Almost ten years in the making, D-Pad Studio's Owlboy is a PC Metroidvania that I've really enjoyed playing so far. I say so far, because I haven't actually finished the game as of yet – I'm about six or so hours into it. However, since this isn't a scored review, I thought that it'd be okay for me to talk about why I like it so much.
The game stars Otus the Owlboy, a very sympathetic character who's unable to speak. Because of his affliction, the residents of Vellie, the village where he lives, treat him like an idiot. So much so that he has nightmares about his unfortunate circumstances. This immediately makes him very endearing, and after the opening cutscenes, I was more than motivated to play the game to help him prove his worth – which inevitably is what Owlboy is all about. However, it's not plain sailing. It's a difficult journey that has as many setbacks as it does triumphs, and it's these ups and downs that makes the game really interesting and emotionally involving.

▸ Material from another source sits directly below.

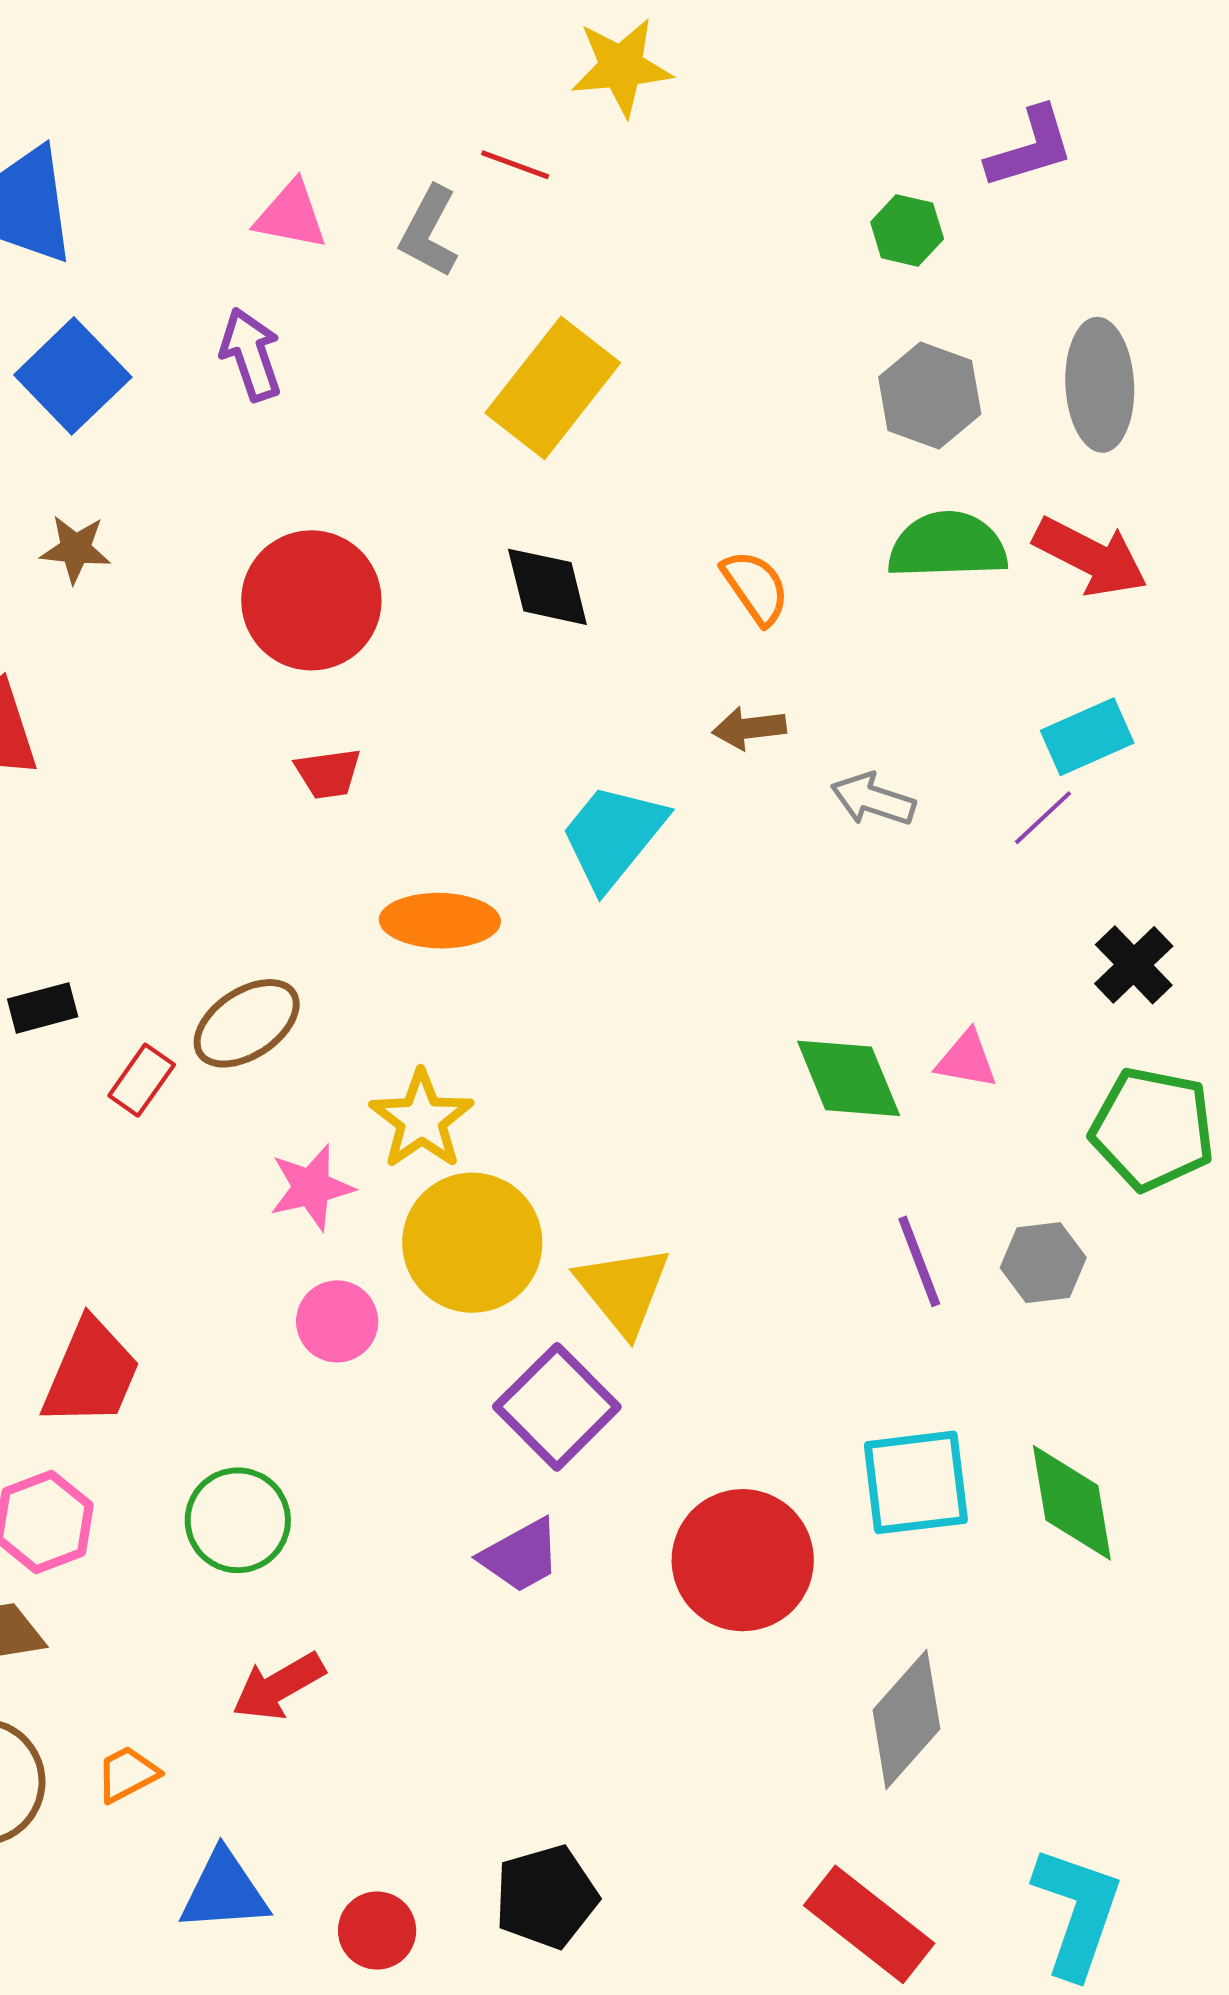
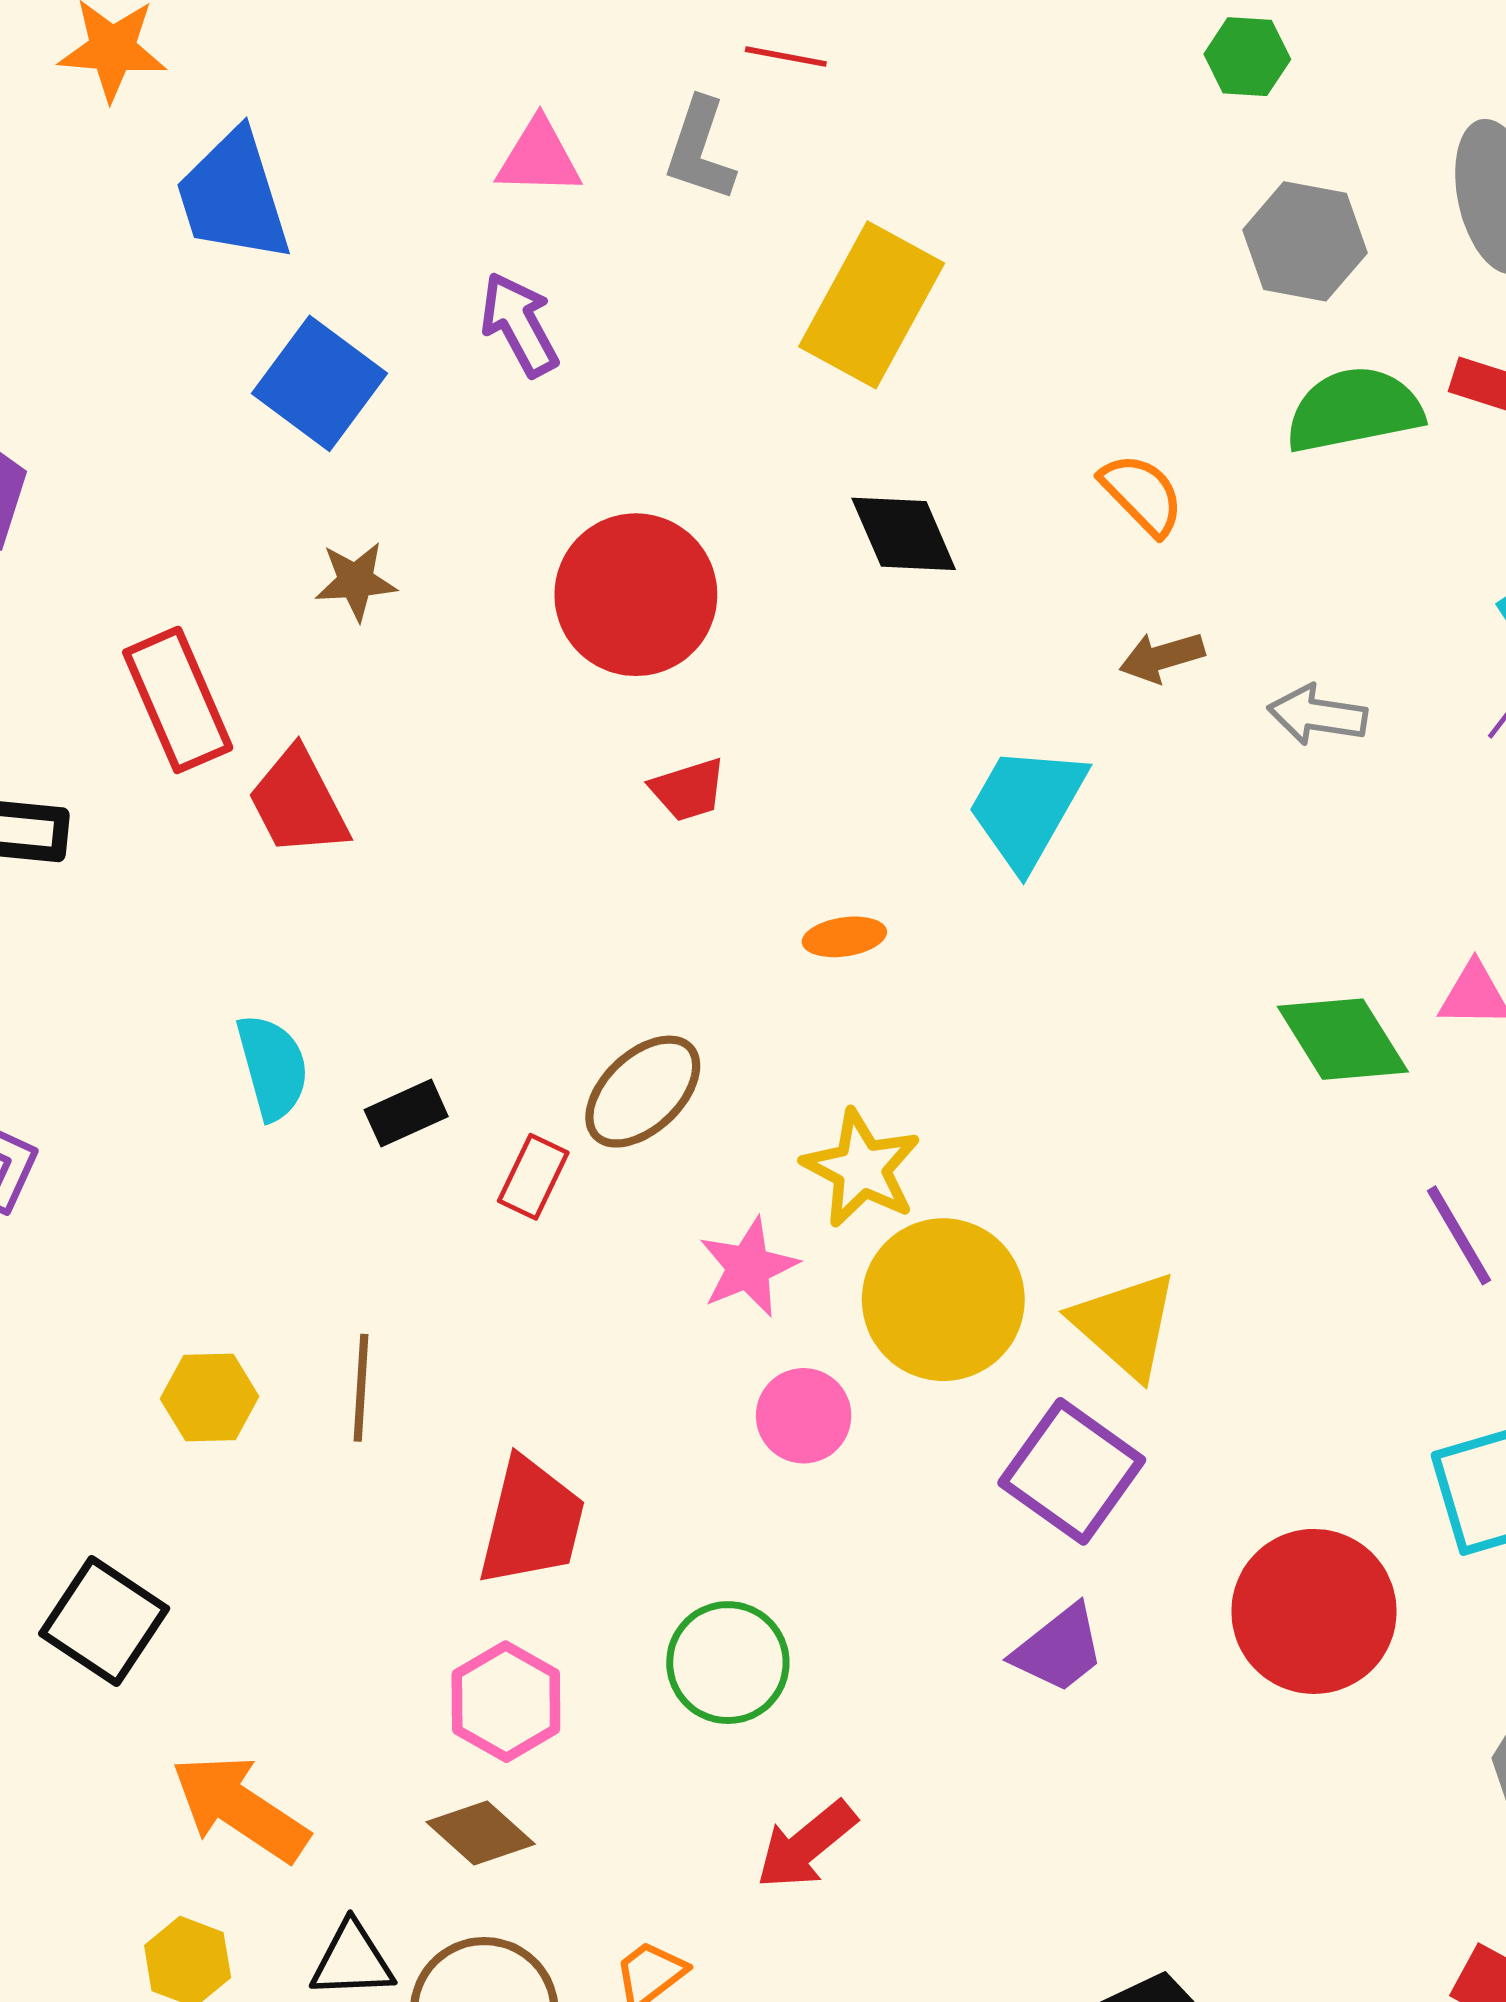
orange ellipse: (440, 921) -> (844, 937), size x0.6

What immediately stood out for me is the game's gorgeous graphics. Everything from the large, hand-rendered parallax-scrolling map to the beautifully detailed and wonderfully animated characters is conveyed through hi-res pixel art that somehow manages to feel contemporary, yet retro at the same time. It's a terrific aesthetic, and gives the game a really distinctive look.
While it's ostensibly a platformer, Otus is able to fly, roll, and spin his way around the environment. But the most important thing he can do is pick up and carry characters that he meets and befriends as he adventures his way through the game. These essentially imbue him with additional powers in typical Metroidvania fashion, enabling him to solve environmental puzzles, defeat bosses, and open up new areas of the map so that he can progress. A neat touch is that you can instantly swap between characters on the fly, enabling you to quickly change abilities – something that seems to become increasingly important the deeper you get into the game.
Although none of this might sound particularly innovative, the gameplay is very well executed to feel rewarding, addictive, and fun. However, what's made the game really compelling to me is its very well-written story. I wasn't quite expecting the emotional rollercoaster that Owlboy delivers – but it's really tugged on my heartstrings in the best possible way. The dialog and character development is handled really well, and it's all just so charming and endearing.
As you can tell, I'm really enamored with the game, but it must be said that Owlboy does have the occasional pain-in-the-ass challenge where the difficulty spikes perhaps a little too high. Not that I'm averse to repeatedly restarting from a checkpoint until I learn the skills required to best a particularly acute challenge, but every once in a while, Owlboy has had me grinding my teeth and grasping my joypad angrily until it creaked under protest.
Fortunately, though, those frustrations are fairly few and far between, and for the most part Owlboy is a real joy to play. With its winsome characters, excellent story, and very nicely honed gameplay, I think it really stands out as a very special Metroidvania.